Le 20 mars 2003 | Jacques Trémintin

Des maternités impansables - Accompagnement des parentalités blessées

Sylvie Babin


éd. L’Harmattan, 2001, (284 p. ; 21,35 €) | Commander ce livre

Thème : Maternité

On retrouvera dans l’ouvrage de Sylvie Babin une description passionnante et une réflexion pertinente sur l’expérience de la consultation des femmes enceintes en difficulté. L’auteure, assistante sociale depuis 15 ans à la maternité-pédiatrie du CHU de Nantes et intervenante au sein de la consultation depuis sa création, rend compte avec force de l’action engagée auprès de ces mères et de ces bébés, travail qui n’est facilité ni par la législation, ni par les pratiques sociales. Trop souvent, la loi pose un cadre, mais se garde bien d’en décrire les modalités de mise en ?uvre. Ainsi, l’article 341-1 du code civil affirme : « Lors de l’accouchement, la mère peut demander que le secret de son admission et de son identité soit préservé ». Mais, chaque établissement est laissé libre de s’organiser dans la concrétisation de l’admission, la déclaration à l’état civil et la signature du procès-verbal de remise en vue d’adoption, étapes pourtant distinctes mais qui sont fréquemment confondues dans une seule et même approche : l’anonymat.

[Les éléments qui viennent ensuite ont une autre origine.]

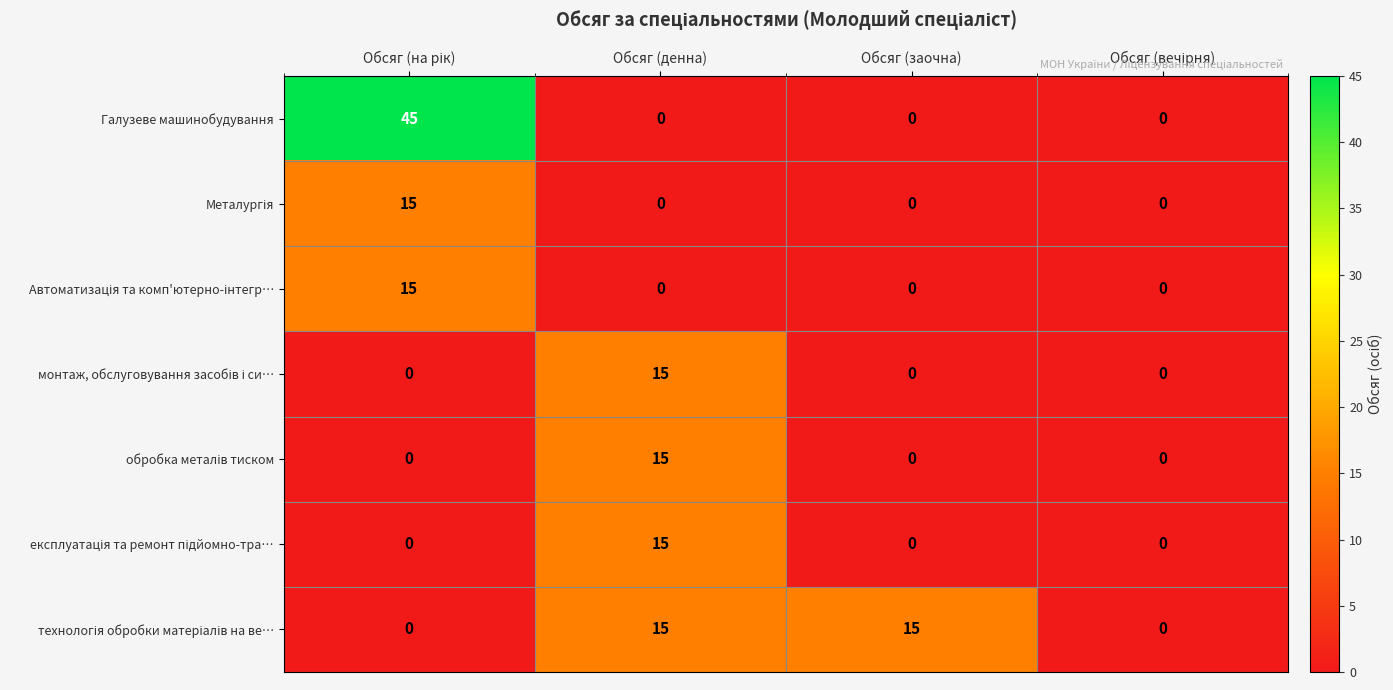

What is the difference between the highest and lowest values at Обсяг (заочна)?

15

Or, bien des combinaisons sont possibles. Ce peut être d’abord, la demande d’anonymat dans ces trois démarches. Mais alors, la mère ne peut ni consentir à l’adoption (et donc signer le PV), ni prétendre venir rechercher son enfant dans les deux mois qui suivent (puisqu’elle n’existe plus officiellement comme mère). Seconde possibilité : anonymat lors de l’admission et de la déclaration à l’état civil, mais identité laissée dans le PV (avec éventuellement demande de secret). Il est aussi possible de demander l’anonymat au moment de l’admission, mais pas pour l’état civil ni pour le PV. Toutes ces options n’ont pas les mêmes conséquences pour l’enfant et sa mère. Mais nombreux sont encore les hôpitaux qui, ne rentrant dans aucune de ces nuances, se contentent d’amalgamer abandon et anonymat tout en faisant signer le PV à une mère sans aucune existence légale !

Sylvie Babin illustre les étapes de l’action engagée (l’admission, l’accouchement, l’accueil de l’enfant, la signature du PV), de nombreuses vignettes cliniques qui redonnent toute leur dimension humaine à ces femmes confrontées au projet d’abandon ou à des maternités à risque. L’accompagnement proposé ne peut réussir que s’il respecte leur propre rythme. Mais ce succès est aussi lié à la qualité de l’articulation de chacun des rouages du dispositif socio-médical, ces femmes devant pouvoir bénéficier comme les autres mères de la même qualité de soin et d’attention, sans jugement ni rejet. Le fonctionnement de la Consultation a permis d’inverser la proportion de ces femmes venant accoucher en urgence sans aucun suivi préalable : on est passé de 90 % des cas à seulement 10 %. Et l’auteure de regretter que la loi qui est venue au cours de l’année 2002 modifier les conditions de l’accouchement anonyme, n’ait pas profité pour généraliser l’ouverture dans chaque maternité d’une consultation pluridisciplinaire.